Why is your code so slow?

You do not provide any benchmark data or other performance evaluation, so I can only make some guesses. However, there are some things that, from a performance point of view, are quite alarming:

  1. MakeRandom is a very inefficient function. First of all, you calling srand every time, which you should not do because there is absolutely not point to it and you are actually making your random number generator partly useless. Secondly, you are doing string operations which may imply heap allocations.

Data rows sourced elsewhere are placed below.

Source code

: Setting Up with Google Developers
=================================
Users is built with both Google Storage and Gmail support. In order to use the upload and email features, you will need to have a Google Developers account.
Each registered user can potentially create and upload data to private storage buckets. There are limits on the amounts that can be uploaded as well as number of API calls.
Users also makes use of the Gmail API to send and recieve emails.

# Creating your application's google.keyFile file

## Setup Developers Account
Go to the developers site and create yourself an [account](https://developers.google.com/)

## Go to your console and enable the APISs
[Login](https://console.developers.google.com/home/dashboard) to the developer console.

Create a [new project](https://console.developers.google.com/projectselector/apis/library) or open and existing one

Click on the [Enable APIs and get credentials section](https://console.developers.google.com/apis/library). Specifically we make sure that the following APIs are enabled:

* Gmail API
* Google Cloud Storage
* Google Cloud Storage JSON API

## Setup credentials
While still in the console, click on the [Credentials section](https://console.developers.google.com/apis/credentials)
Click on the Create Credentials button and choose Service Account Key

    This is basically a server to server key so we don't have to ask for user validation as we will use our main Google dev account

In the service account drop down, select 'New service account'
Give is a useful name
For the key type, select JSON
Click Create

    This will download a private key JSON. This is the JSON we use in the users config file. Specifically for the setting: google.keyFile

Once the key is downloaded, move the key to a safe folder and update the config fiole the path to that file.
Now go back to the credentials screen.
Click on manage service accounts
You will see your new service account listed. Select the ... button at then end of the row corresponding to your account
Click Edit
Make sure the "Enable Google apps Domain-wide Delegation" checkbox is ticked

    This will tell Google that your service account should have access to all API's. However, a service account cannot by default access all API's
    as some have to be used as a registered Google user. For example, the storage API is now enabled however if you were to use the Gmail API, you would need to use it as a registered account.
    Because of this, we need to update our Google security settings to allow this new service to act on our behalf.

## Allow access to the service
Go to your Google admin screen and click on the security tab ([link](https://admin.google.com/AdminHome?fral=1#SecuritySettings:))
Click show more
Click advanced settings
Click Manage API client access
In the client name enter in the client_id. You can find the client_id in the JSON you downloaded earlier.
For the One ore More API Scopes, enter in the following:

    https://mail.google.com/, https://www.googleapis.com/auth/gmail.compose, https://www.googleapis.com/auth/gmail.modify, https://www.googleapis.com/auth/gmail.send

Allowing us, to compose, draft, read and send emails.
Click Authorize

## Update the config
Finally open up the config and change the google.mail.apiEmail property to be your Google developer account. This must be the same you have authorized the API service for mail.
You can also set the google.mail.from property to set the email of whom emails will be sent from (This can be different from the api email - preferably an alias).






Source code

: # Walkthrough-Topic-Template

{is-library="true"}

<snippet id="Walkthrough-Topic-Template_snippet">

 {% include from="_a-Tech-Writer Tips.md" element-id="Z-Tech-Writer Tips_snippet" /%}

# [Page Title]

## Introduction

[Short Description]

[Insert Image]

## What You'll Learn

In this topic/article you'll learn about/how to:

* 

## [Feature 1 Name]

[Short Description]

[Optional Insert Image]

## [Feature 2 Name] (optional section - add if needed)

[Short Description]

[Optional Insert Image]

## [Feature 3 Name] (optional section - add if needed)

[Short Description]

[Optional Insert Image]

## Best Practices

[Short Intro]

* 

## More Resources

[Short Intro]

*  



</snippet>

This also leads you on the path of int-to-string-conversions, which is not good: You are basically taking the route number to string to number, which is two conversions too much, one of which is actually a loop on single digits. Instead, you would likely want some kind of shift-or operation to generate large random numbers more efficiently.
  2. while (number >= top)
        MakeRandom(number, newDigitCount);
    

    You have no guarantee that this code will terminate soon. You could be spending a lot of cycles here just guessing at the right answer.

  3. Again, I do not know where your BigInt class comes from, but doing big integer arithmetic fast can be kind of tricky. Should one of the slowdowns come from your use of this class, I would suggest you switch to a well-tested and well-acclaimed multi-precision library instead (such as GMP, for example).

Still, one of the most important rules in performance optimizations is: Measure everything you care about. As long as you do not measure, what you are saying is basically that you do not care about performance. Optimization only works if you can identify the culprits and bottlenecks that make your code slow.